* [Page extract]
Content starts

2.  At the heart of the issues to be decided lie sections 1 and 2 of the Administration of Justice (Miscellaneous Provisions) Act 1933 which, as enacted and omitting provisions not immediately germane to this appeal, provide:

“1.-(1) Subject to the provisions of this section grand juries are hereby abolished, but where a bill of indictment has been signed in accordance with the provisions of this Act, the indictment shall be proceeded with in the same manner as it would have been proceeded with before the commencement of this Act if it had been found by a grand jury, and all enactments and rules of law relating to procedure in connection with indictable offences shall have effect subject only to such modifications as are rendered necessary by the provisions of this section and of the section next following.

(2)  Where at the commencement of this Act any person has obtained the direction or consent in writing of a judge of the High Court for the preferment of an indictment under the Vexatious Indictments Act 1859, the direction or consent shall have effect as if it were a direction or consent for the preferment of a bill of indictment under this Act.…

2.-(1) Subject to the provisions of this section, a bill of indictment charging any person with an indictable offence may be preferred by any person before a court in which the person charged may lawfully be indicted for that offence, and where a bill of indictment has been so preferred the proper officer of the court shall, if he is satisfied that the requirements of the next following subsection have been complied with, sign the bill, and it shall thereupon become an indictment and be proceeded with accordingly:

       Provided that if the judge or chairman of the court is satisfied that the said requirements have been complied with, he may, on the application of the prosecutor or of his own motion, direct the proper officer to sign the bill and the bill shall be signed accordingly.

Content ends

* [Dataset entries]
Content starts

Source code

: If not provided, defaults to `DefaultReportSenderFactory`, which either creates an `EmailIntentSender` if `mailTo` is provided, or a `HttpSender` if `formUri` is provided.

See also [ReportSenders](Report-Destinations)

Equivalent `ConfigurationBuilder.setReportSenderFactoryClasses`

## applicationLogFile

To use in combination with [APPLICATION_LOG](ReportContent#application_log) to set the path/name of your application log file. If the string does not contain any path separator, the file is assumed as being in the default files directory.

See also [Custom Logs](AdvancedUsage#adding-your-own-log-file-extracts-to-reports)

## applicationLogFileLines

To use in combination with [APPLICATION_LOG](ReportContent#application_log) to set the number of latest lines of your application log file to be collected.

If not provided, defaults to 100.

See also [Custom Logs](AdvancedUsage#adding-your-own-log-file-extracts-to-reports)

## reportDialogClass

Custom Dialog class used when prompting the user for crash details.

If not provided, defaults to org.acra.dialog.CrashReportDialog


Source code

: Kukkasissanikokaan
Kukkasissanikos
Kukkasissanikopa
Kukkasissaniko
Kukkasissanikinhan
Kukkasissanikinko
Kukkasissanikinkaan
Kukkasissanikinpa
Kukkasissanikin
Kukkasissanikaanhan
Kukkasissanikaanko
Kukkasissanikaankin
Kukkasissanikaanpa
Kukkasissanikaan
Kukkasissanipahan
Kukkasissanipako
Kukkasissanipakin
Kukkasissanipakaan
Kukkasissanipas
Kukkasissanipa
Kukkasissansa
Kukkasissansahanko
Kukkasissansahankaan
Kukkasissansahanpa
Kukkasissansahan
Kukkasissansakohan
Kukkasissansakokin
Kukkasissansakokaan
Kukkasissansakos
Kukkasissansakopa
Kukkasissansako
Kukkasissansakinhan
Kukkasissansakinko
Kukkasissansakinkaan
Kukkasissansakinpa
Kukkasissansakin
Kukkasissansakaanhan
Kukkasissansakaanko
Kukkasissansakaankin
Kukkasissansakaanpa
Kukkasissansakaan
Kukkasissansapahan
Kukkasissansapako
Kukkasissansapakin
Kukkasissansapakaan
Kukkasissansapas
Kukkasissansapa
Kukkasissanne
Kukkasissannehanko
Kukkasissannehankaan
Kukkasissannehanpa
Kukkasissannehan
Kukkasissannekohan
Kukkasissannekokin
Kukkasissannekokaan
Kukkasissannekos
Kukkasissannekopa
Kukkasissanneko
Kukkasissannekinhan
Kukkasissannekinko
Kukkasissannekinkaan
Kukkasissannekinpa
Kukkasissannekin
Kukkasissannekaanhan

Content ends

* [Job 1]
Under which earlier Act, as named in the statute extract, could a person have obtained a High Court judge's direction or consent for preferring an indictment?
* [Job 2]
List every subsection quoted in the statute extract, identifying each by its section and subsection number.

* [Exercise solution 1]
The Vexatious Indictments Act 1859.

* [Exercise solution 2]
- Section 1(1)
- Section 1(2)
- Section 2(1)